I asked an AI model the same math problem 8 times and got these answers:
42, 42, 38, 42, 45, 42, 38, 42

Count the occurrences of each unique answer and identify
the majority answer. Then explain whether the minority answers
suggest any plausible alternative interpretations of the problem.

Pros and Cons

🟢 Pros	🔴 Cons
Proven 10–18% accuracy improvement on reasoning benchmarks	N× the token cost and latency of a single query
Works without any prompt changes — just run CoT multiple times	Requires aggregation logic — more complex to implement
Naturally surfaces uncertainty (low consensus = low confidence)	Not useful for creative, open-ended, or subjective tasks
Composable with CoT, Few-Shot, and Role Prompting	Majority vote can be wrong if errors are systematic (not random)

Frequently Asked Questions

What is Self-Consistency prompting?

Self-Consistency is a prompting technique introduced by Wang et al. (2022) that generates multiple independent reasoning paths for the same question and then aggregates the results, typically by selecting the most common (majority-vote) final answer. Instead of trusting a single chain of thought, it samples diverse reasoning paths and uses their collective output to improve accuracy — particularly on tasks where reasoning mistakes are possible.

How does Self-Consistency improve accuracy?

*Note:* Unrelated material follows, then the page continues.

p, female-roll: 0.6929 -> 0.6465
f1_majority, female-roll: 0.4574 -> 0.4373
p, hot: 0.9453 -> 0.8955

By generating multiple independent reasoning chains (typically 5–20), Self-Consistency reduces the impact of any single incorrect reasoning path. If 8 out of 10 reasoning paths arrive at the same answer through different routes, that answer is highly likely to be correct. The diversity of paths catches different types of reasoning errors that would go undetected in a single CoT trace.

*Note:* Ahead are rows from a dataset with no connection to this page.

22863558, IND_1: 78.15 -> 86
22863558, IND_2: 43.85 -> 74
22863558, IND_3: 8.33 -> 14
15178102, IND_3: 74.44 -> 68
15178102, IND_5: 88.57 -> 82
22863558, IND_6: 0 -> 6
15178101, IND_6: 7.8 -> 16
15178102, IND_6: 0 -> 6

When should I use Self-Consistency prompting?

Self-Consistency is best for high-accuracy reasoning tasks where errors are costly: math word problems, logical deduction, multiple-choice questions, scientific reasoning, and any task where you need high confidence in the correctness of the final answer. It is overkill for creative tasks, open-ended questions, and tasks without a single correct answer.

How many reasoning paths should I generate?

Research shows significant gains with 5–10 paths for most tasks, with diminishing returns beyond 20–40. For most practical applications, 5 paths provide a good balance between accuracy gain and token cost. If cost is a concern, start with 5; if you need maximum accuracy for a critical decision, use 20+.

How do I aggregate Self-Consistency results?

The standard approach is majority voting: run the same prompt N times (with temperature > 0 for diversity), extract the final answer from each response, and select the answer that appears most frequently. For numerical answers, this is straightforward. For text answers, you may need a normalization step or a separate aggregation prompt to identify the most common conclusion.

What temperature should I use for Self-Consistency?

Use temperature > 0 (typically 0.5–0.8) to ensure diverse reasoning paths. If you use temperature 0 (greedy decoding), all paths will be identical and self-consistency adds no value. The diversity of paths is what makes the technique work — you need the model to explore different reasoning routes, not repeat the same one.

Is Self-Consistency compatible with other techniques?

Yes — Self-Consistency is most powerful when combined with Chain-of-Thought. Each of the N paths uses CoT reasoning, producing N diverse reasoning chains. The combination (CoT + Self-Consistency) is one of the best-performing prompting approaches for mathematical and logical reasoning benchmarks. You can also combine it with Role Prompting to add expert personas to each reasoning path.